GLENDALE — “Shrek” movie studio DreamWorks Animation SKG Inc. said Monday that it is buying Classic Media, custodian of a library of movies and TV series that includes “Casper the Friendly Ghost,” “Lassie,” “Rocky &Bullwinkle,” and “The Lone Ranger.”
DreamWorks Animation is paying $155 million in cash to Classic Media’s owner, Boomerang Media Holdings. Boomerang was formed by private-equity firm GTCR and Eric Ellenbogen and John Engelman, who founded Classic Media in 2000.
The move immediately makes DreamWorks’ December 2013 movie “Mr. Peabody &Sherman” more profitable because it was based on “Rocky &Bullwinkle” characters that DreamWorks had agreed to license from the Classic Media roster. It also makes DreamWorks a beneficiary of “The Lone Ranger” movie starring Johnny Depp, which The Walt Disney Co. is releasing next July.
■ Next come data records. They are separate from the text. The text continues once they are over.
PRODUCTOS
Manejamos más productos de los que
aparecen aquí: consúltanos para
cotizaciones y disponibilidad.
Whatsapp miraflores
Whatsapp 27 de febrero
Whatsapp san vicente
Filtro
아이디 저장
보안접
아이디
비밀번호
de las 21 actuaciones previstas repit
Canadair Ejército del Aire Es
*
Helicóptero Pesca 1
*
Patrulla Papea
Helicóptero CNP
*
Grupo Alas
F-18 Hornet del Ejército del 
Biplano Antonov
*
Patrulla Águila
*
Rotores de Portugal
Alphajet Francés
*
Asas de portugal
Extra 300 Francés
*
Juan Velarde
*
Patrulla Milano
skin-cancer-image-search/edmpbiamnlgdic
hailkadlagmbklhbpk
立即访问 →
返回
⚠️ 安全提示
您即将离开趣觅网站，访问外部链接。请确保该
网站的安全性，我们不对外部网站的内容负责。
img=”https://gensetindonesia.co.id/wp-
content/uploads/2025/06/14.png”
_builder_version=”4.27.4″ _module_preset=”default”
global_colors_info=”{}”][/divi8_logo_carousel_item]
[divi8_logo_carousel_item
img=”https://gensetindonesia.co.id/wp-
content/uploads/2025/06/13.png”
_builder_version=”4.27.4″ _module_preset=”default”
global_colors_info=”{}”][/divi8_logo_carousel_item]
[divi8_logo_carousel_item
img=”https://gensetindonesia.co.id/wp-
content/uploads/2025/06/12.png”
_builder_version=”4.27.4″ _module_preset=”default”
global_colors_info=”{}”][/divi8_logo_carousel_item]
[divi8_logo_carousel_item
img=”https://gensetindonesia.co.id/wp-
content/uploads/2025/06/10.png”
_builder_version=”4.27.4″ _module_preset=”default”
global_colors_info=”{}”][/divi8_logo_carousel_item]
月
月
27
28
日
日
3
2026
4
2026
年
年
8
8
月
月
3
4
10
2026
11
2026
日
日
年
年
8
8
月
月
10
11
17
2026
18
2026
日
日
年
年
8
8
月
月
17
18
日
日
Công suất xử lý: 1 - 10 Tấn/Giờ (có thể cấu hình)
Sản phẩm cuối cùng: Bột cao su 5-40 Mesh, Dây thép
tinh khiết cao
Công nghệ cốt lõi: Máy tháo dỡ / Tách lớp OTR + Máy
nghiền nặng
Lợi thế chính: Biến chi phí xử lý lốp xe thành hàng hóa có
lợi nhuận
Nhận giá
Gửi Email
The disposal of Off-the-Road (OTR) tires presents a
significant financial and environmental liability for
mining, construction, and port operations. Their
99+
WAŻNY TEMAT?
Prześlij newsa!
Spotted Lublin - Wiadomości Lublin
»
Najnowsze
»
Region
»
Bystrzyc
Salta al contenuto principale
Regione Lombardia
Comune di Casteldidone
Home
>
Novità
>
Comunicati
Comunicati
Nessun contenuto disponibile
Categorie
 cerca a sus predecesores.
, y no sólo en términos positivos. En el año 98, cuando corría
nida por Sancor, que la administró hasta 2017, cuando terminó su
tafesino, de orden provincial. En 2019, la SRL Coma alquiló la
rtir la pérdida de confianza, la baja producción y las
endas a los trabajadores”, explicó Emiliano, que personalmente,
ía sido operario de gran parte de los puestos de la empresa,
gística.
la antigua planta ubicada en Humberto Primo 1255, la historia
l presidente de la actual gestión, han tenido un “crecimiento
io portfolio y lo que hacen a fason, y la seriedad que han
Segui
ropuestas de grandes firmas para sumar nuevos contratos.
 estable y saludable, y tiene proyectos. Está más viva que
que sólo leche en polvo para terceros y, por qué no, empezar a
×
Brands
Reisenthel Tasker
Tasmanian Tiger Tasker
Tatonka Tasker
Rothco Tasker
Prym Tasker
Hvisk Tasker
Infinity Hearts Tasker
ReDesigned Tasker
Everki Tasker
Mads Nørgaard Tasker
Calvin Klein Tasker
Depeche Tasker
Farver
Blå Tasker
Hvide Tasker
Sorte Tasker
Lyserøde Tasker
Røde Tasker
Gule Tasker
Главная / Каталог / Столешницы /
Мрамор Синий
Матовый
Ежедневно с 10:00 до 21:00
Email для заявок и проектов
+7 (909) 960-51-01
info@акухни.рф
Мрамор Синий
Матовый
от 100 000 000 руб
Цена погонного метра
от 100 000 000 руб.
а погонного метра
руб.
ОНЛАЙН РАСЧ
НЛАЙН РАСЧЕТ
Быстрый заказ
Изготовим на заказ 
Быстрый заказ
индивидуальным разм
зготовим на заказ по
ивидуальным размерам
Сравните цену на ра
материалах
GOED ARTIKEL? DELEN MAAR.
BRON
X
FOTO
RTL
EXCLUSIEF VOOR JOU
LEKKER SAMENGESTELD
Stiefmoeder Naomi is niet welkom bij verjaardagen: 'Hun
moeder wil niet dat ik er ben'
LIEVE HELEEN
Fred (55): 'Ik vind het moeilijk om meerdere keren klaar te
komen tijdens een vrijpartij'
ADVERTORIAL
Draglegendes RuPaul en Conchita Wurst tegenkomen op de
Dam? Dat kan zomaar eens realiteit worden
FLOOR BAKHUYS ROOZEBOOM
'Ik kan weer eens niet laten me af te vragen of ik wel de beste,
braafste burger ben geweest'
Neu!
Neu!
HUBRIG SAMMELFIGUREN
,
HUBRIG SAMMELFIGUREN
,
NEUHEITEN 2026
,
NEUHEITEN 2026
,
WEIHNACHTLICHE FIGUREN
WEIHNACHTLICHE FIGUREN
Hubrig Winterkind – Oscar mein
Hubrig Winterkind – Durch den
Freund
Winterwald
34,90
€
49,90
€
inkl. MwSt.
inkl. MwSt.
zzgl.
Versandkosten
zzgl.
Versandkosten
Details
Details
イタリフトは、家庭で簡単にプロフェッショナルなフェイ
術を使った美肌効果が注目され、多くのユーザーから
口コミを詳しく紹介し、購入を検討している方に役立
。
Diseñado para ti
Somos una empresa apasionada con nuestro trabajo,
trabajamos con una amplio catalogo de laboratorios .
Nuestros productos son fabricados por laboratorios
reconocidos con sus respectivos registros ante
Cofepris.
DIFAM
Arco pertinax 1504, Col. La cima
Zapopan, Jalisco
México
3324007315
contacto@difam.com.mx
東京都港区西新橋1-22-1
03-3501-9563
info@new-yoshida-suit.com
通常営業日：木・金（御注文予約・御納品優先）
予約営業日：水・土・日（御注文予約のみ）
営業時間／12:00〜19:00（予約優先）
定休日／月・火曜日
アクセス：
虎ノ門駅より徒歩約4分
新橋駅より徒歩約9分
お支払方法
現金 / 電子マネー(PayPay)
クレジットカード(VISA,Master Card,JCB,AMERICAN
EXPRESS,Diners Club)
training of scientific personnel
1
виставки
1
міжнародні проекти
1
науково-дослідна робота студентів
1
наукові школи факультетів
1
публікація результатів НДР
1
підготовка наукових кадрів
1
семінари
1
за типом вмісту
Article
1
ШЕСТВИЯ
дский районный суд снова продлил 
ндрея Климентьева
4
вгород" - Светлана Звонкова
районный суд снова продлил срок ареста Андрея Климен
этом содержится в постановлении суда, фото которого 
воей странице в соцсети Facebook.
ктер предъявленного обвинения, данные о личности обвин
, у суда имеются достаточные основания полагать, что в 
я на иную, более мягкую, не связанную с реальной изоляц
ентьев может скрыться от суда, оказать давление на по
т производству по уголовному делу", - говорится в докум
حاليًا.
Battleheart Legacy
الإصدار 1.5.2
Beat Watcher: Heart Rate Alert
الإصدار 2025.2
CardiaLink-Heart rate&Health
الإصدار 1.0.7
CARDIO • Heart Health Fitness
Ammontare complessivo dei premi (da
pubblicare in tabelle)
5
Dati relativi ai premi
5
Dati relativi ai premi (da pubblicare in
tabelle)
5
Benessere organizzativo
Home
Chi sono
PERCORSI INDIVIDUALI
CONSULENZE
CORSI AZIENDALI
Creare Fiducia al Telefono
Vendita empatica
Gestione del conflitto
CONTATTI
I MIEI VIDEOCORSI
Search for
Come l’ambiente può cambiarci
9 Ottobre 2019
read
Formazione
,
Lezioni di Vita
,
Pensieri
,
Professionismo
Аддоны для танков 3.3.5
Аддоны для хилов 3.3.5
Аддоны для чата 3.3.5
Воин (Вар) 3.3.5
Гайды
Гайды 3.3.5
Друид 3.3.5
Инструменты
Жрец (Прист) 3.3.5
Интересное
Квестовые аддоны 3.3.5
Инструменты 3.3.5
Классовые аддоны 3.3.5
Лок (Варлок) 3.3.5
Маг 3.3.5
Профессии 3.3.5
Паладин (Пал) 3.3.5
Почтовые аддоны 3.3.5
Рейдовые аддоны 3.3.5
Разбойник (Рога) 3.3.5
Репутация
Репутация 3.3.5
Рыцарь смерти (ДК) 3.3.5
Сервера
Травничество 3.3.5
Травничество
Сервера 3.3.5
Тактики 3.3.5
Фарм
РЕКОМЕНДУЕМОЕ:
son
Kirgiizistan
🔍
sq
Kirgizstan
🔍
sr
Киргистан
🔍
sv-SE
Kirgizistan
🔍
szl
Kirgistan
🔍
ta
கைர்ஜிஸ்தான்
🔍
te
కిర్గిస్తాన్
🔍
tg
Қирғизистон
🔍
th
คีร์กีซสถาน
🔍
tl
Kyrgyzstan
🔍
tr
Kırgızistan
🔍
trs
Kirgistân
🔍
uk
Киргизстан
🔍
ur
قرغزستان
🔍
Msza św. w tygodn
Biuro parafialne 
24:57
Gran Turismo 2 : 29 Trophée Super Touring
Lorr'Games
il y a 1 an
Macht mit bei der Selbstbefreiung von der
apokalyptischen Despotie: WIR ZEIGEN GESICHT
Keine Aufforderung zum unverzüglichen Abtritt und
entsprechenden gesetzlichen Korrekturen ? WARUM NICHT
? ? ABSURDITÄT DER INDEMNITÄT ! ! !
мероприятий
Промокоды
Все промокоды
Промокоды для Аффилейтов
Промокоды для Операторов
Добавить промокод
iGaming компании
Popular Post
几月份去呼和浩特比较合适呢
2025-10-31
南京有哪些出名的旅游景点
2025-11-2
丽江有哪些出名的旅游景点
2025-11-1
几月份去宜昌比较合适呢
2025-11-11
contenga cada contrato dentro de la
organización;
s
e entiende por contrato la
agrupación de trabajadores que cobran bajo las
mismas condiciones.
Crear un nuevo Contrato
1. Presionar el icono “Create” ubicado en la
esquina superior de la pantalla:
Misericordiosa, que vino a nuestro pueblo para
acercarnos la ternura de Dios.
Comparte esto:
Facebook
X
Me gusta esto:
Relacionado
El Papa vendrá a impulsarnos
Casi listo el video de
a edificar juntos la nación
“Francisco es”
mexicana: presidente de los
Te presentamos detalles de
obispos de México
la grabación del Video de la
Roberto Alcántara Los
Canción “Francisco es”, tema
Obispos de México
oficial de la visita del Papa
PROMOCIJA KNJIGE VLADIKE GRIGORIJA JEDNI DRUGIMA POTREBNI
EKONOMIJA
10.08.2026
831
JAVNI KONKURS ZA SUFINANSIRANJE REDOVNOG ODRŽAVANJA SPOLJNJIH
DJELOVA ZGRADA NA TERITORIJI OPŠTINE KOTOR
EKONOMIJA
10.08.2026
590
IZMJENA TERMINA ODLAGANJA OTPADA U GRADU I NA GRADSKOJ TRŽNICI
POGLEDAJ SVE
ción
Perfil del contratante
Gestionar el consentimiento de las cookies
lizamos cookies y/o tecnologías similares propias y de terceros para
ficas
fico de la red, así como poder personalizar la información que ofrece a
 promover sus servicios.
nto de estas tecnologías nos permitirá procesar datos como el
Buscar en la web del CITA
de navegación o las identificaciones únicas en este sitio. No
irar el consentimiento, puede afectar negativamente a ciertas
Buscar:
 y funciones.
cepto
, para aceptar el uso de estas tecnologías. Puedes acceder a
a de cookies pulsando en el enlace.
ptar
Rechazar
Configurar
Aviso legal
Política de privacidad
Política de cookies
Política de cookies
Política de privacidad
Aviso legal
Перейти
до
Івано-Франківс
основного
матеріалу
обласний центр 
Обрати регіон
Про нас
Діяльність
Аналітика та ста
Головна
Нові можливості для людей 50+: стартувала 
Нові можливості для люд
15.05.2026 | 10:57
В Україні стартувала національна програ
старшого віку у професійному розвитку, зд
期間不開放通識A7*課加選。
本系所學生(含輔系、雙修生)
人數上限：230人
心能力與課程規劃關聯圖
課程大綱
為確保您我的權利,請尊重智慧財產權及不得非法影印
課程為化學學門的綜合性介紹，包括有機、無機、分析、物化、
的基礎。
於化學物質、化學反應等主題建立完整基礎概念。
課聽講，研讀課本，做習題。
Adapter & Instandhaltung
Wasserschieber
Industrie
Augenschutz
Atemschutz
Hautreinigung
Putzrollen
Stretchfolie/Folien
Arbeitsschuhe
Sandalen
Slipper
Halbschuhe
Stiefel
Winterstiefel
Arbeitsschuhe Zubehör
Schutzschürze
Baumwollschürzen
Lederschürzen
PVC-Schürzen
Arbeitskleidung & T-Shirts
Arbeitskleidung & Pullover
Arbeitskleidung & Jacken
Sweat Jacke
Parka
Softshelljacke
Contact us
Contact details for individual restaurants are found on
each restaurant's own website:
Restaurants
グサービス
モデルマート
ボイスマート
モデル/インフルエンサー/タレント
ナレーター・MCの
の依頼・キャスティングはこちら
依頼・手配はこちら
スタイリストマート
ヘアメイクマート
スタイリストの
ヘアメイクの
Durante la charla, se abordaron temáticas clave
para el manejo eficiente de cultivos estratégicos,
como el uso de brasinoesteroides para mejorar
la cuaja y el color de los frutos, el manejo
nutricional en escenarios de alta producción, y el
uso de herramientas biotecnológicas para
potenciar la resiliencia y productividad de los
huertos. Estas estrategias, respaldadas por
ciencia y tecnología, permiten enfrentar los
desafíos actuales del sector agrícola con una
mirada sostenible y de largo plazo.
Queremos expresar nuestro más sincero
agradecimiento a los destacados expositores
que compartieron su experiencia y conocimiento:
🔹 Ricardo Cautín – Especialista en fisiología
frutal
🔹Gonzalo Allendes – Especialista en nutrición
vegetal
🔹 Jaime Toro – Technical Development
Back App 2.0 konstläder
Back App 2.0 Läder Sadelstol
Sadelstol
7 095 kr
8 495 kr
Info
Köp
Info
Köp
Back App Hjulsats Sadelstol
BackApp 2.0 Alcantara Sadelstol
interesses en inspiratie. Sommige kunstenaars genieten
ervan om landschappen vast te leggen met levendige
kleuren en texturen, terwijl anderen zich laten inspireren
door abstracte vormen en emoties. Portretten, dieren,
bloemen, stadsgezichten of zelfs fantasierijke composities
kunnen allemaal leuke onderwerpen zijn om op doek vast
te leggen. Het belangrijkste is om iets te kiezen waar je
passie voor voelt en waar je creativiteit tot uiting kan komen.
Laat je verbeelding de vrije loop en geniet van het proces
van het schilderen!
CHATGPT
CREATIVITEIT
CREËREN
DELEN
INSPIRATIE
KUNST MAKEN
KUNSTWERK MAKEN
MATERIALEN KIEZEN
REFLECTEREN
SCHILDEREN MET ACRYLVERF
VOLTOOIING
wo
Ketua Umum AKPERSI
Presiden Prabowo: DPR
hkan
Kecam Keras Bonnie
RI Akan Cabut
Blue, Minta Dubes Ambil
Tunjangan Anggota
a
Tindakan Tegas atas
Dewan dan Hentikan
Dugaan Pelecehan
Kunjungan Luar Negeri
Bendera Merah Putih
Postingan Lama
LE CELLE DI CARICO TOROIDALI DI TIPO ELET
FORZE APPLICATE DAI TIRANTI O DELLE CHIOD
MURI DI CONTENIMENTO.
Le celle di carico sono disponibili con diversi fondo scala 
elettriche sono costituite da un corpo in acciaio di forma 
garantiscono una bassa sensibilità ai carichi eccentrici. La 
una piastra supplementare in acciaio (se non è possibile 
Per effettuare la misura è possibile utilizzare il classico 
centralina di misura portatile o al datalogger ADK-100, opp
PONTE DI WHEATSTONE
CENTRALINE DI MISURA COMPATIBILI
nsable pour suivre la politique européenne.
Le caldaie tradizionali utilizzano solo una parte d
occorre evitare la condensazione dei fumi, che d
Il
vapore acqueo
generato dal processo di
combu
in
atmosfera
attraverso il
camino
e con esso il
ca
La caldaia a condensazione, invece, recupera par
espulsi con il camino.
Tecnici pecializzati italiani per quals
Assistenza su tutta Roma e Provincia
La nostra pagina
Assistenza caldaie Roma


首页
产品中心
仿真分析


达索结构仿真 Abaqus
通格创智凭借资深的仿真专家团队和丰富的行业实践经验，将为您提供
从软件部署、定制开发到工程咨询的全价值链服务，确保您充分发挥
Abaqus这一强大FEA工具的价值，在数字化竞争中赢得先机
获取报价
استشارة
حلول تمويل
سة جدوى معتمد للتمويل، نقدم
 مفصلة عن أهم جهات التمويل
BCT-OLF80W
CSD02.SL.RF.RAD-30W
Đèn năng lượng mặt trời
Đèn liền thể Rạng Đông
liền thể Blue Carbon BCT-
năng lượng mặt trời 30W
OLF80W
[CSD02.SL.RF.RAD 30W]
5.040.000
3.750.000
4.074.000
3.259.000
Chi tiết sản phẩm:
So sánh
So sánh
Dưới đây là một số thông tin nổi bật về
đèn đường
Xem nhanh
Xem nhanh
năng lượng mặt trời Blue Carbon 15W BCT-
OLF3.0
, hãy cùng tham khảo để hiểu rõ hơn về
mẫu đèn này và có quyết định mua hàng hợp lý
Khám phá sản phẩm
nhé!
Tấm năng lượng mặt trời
The acquisition is expected to boost DreamWorks’s profits in the first full year after the deal closes.
Classic Media has about 80 employees and is based in New York. It had an operating profit of $19.2 million on $82.2 million in revenue in the year that ended Feb. 29.
DreamWorks, based in Glendale, Calif., aims for Classic Media to continue the business of licensing its characters, selling movies on home video, publishing and selling consumer products.
DreamWorks also plans to mine the character library for future animated movie ideas, said DreamWorks CEO Jeffrey Katzenberg.
“We’re already making `Peabody &Sherman.’ There are at least a dozen more that have that kind of potential,” he said. He did not say whether the acquisition would alter DreamWorks’ current strategy of releasing two or three animated movies per year.
Classic Media owns 450 movies and 6,100 episodes of TV shows, both animated and live action. They include Christmas classics “Frosty the Snowman,” “Rudolph the Red-Nosed Reindeer” and “Santa Claus is Comin’ to Town.”
It also owns a comic-book archive and the media rights to the “Golden Books” series of children’s books.
Tony Wible, an analyst with Janney Capital Markets, raised his fair value estimate on DreamWorks shares to $16 from $15 on Monday, although he kept his “Sell” rating on the stock, saying he remained concerned about the company’s theatrical film performance, as well as slowing DVD sales.
“The success of the deal will depend in part on how these older characters (many date back to the 1950s) resonate with today’s younger audiences,” he wrote in a research report.
DreamWorks shares slipped 5 cents to $19.11 in late afternoon trading trading as broader markets fell.